Eleena laughed even more.
“William, I later learned, used those lines on every girl he met,” she said. “When he used the first pickup line on me, I smiled at him. Then he tried the second one on me, and I burst out laughing.”
A man’s voice, American and distinguished, asked how old she was when she met William.
“Young enough to be flirtatious but old enough to think briefly about the consequences,” Eleena responded. “You know, Mr. Trehoviak, when you’re dancing, you’re free. And it always felt like my body was no longer my own, my thoughts were suspended, and my heart was soaring. I wasn’t thinking about age or anything like that. The only question I had was: ‘Can this man make me forget myself for a few minutes?’ Dance, you see, like all acts of creation, is only successful when you feel safe enough to forget yourself in the moment so that you become one with it. I guess that summarizes my life at that point: insouciant and liberated. That’s when I met William.”
Eleena hummed a song now, and I smiled and found myself dipping the spoon back into the tub of ricotta and taking another spoonful before Mom walked in and asked what I was doing.
“Preparing the lasagna, Mo
m.”
“If that’s preparing,” Mom said, “then I wonder what eating looks like.”
Mom helped me finish preparing the lasagna.
“I wonder who that is on the TV,” Mom said.
“A dancer, Mom. She’s telling us about William and African dance. She’s African. Her name’s Eleena.”
Mom smiled at the thought of an African on TV. Worried, though, that people might say that African women did nothing but dance all day, Mom stopped smiling.
“Some people,” Mom said, “have too much time on their hands. Who’s she talking to?”
Dad came to the kitchen, stood at the door, and asked how long it would be before we had dinner.
“Dad,” Mom said in response, referring to him by his title, “when you prepare a single meal in this home, you can ask when your meals will be ready. Till then, you’ll have to wait.”
“Yes, Mom,” Dad said as he returned to the living room.
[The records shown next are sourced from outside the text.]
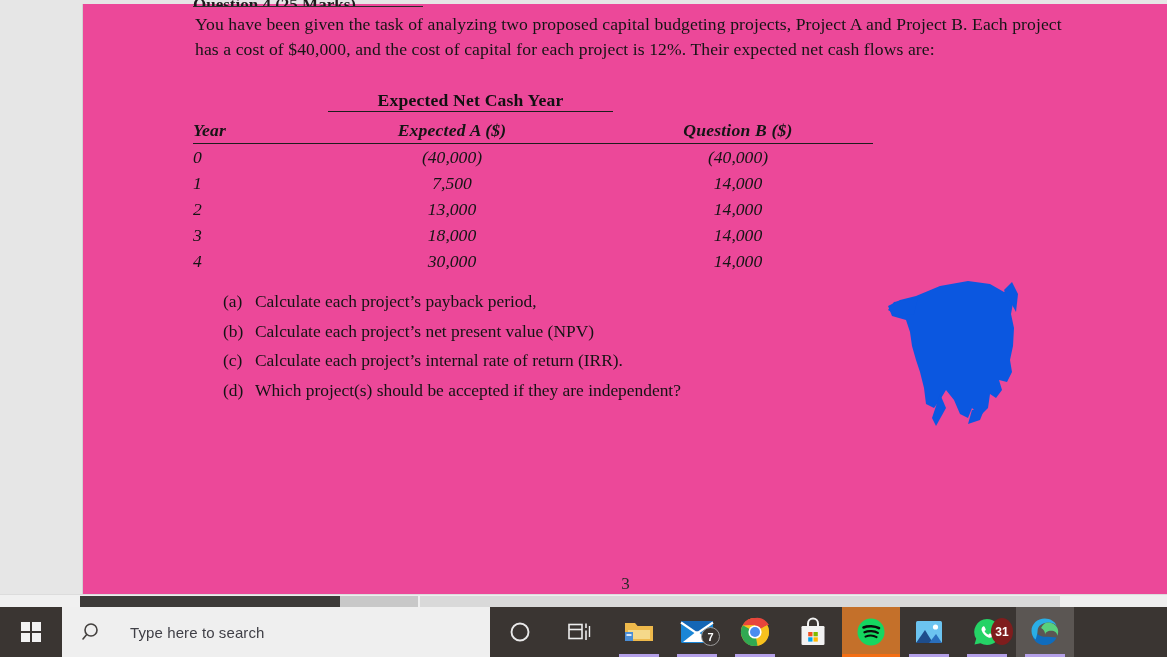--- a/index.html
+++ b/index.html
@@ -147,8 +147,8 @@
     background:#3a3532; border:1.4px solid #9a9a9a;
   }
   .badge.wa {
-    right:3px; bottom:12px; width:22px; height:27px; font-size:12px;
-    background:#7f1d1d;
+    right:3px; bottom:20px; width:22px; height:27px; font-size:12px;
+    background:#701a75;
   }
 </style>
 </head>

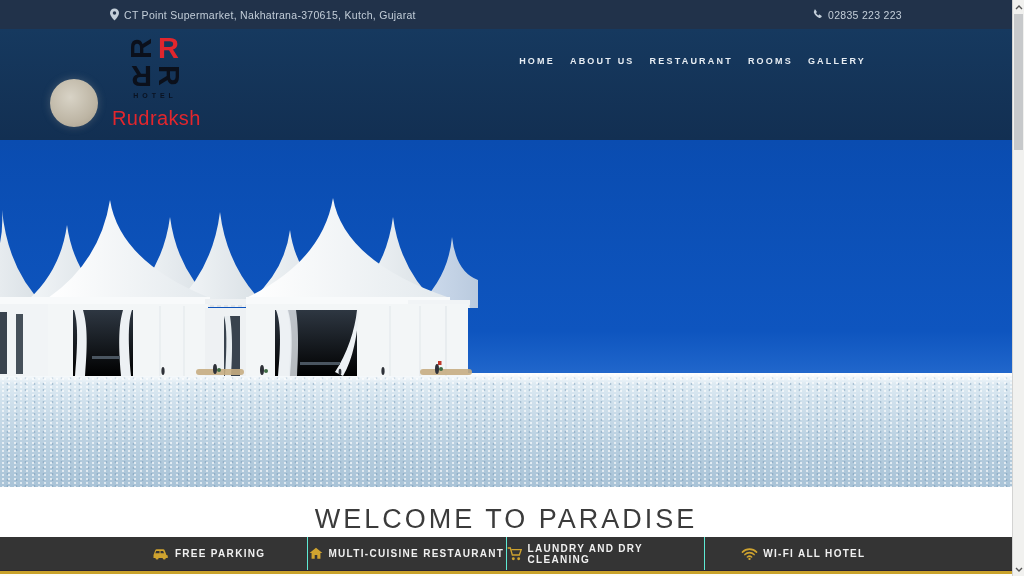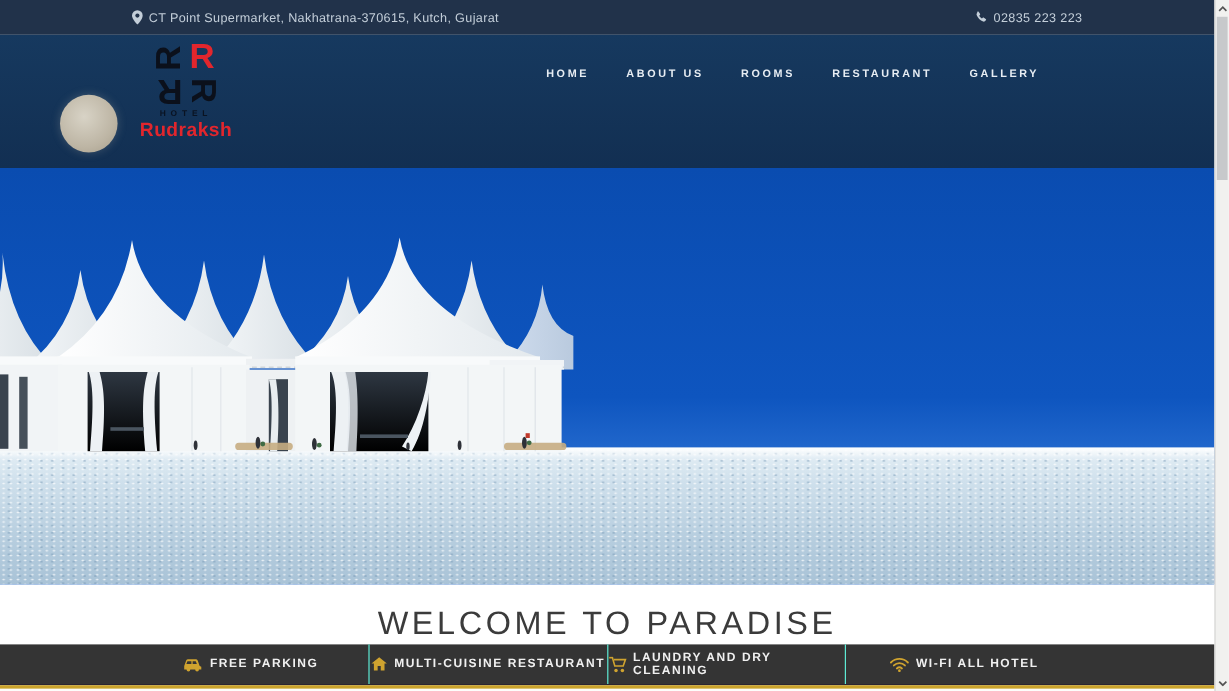--- a/index.html
+++ b/index.html
@@ -28,7 +28,7 @@
   .rmark .r-bl{transform:rotate(180deg);}
   .hotel-word{font-size:7px;letter-spacing:4px;color:#0a1322;font-weight:bold;margin-top:3px;}
   .brand-word{font-size:16px;font-weight:bold;color:#e2262d;letter-spacing:.4px;margin-top:1px;}
-  .menu{display:flex;gap:31px;margin:27px 36px 0 auto;}
+  .menu{display:flex;gap:15px;margin:27px 36px 0 auto;}
   .menu a{font-size:9px;font-weight:bold;letter-spacing:2.2px;color:#e7edf3;text-decoration:none;}
 
   

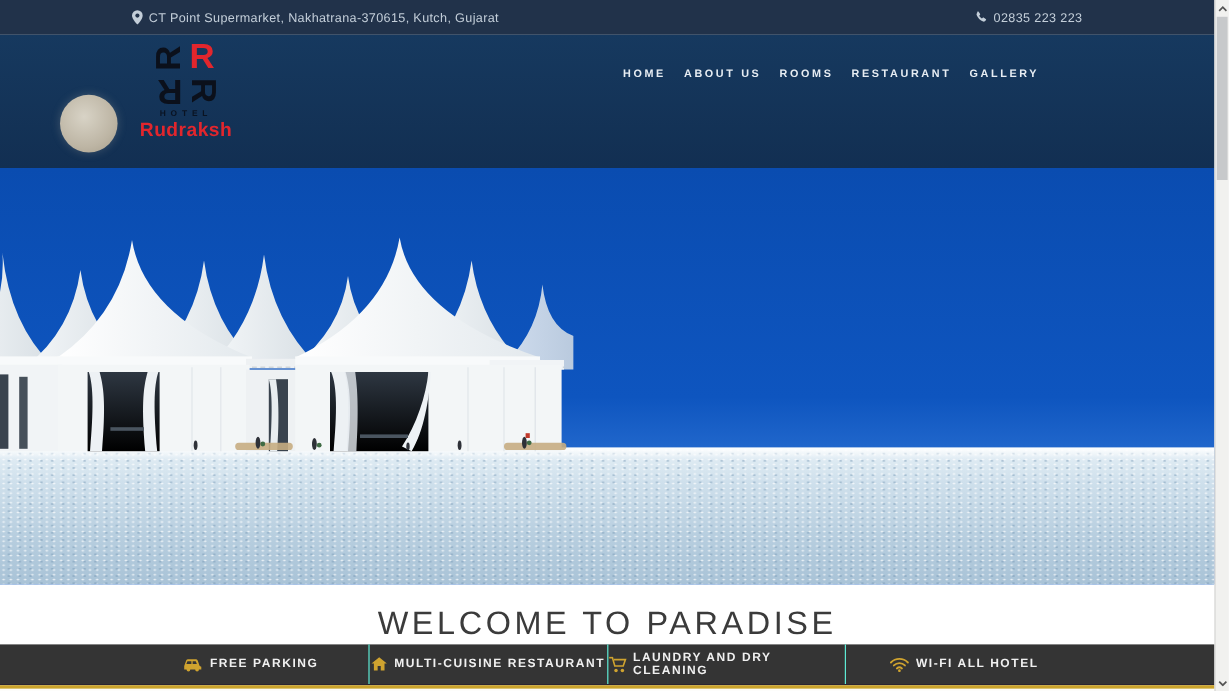--- a/index.html
+++ b/index.html
@@ -108,8 +108,8 @@
       <nav class="menu">
         <a href="#">HOME</a>
         <a href="#">ABOUT US</a>
+        <a href="#">RESTAURANT</a>
         <a href="#">ROOMS</a>
-        <a href="#">RESTAURANT</a>
         <a href="#">GALLERY</a>
       </nav>
     </div>

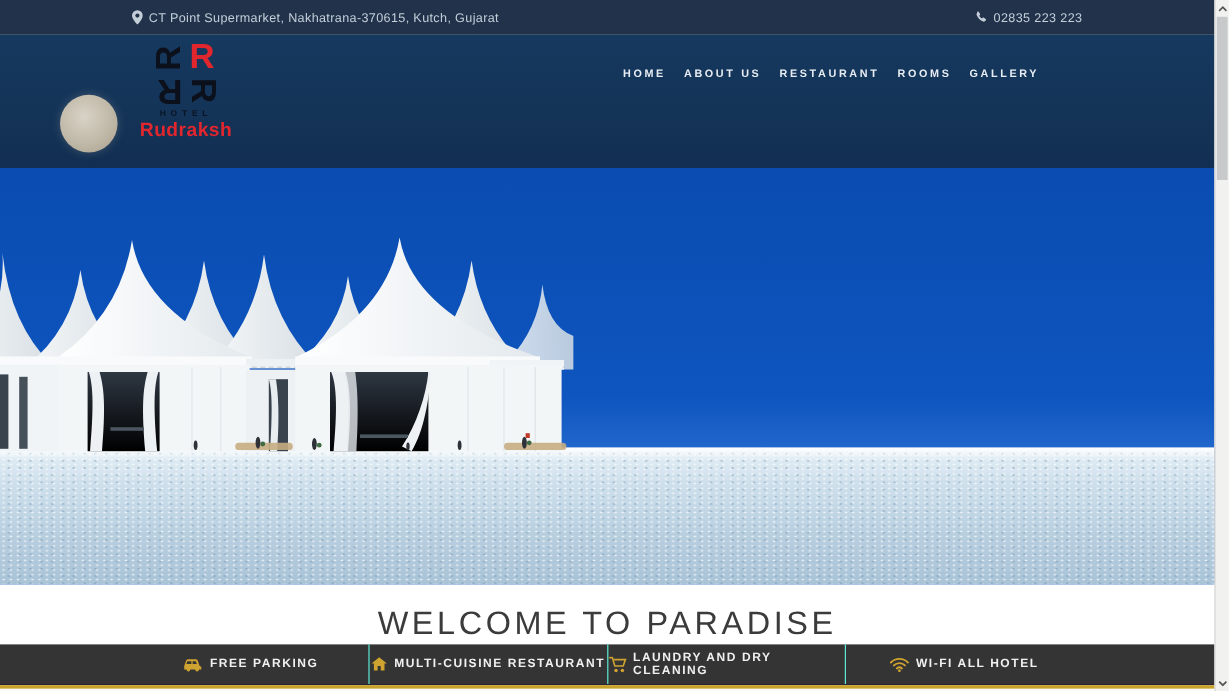--- a/index.html
+++ b/index.html
@@ -27,7 +27,7 @@
   .rmark .r-br{transform:rotate(90deg);}
   .rmark .r-bl{transform:rotate(180deg);}
   .hotel-word{font-size:7px;letter-spacing:4px;color:#0a1322;font-weight:bold;margin-top:3px;}
-  .brand-word{font-size:16px;font-weight:bold;color:#e2262d;letter-spacing:.4px;margin-top:1px;}
+  .brand-word{font-size:20px;font-weight:normal;color:#e2262d;letter-spacing:.4px;margin-top:8px;}
   .menu{display:flex;gap:15px;margin:27px 36px 0 auto;}
   .menu a{font-size:9px;font-weight:bold;letter-spacing:2.2px;color:#e7edf3;text-decoration:none;}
“I didn’t marry William,” Eleena said. “It didn’t work out between us.”
Mom sucked her teeth at the thought of anyone talking about the various lovers they had known.
“In my day,” Mom scoffed as she put the lasagna in the oven and set the timer, “a woman never went on TV and listed all the men she’d known. There are things you keep to yourself. If you must say them, pray. Your grandparents would have been shocked to hear anyone, man or woman, air their dirty laundry on TV. It’s the culture these days for anyone who has a sob story, the more bizarre the better, to have their own TV show.”
Mom shook her head.
“This is why you see all these people crying on TV nowadays,” she continued. “They’re not crying about the past. They’re crying because they’re finally famous for eight minutes, and they can’t believe it. Then the cable companies play the orchestral music to go with it, almost like they’re mocking them. I won’t be watching this woman, Eleena. She’s making us all look bad, and they’ll be calling us by that terrible word because of her. She’s just as bad as the pastor at Living Heavens Church. What’s the name of the inexperienced new pastor we have?”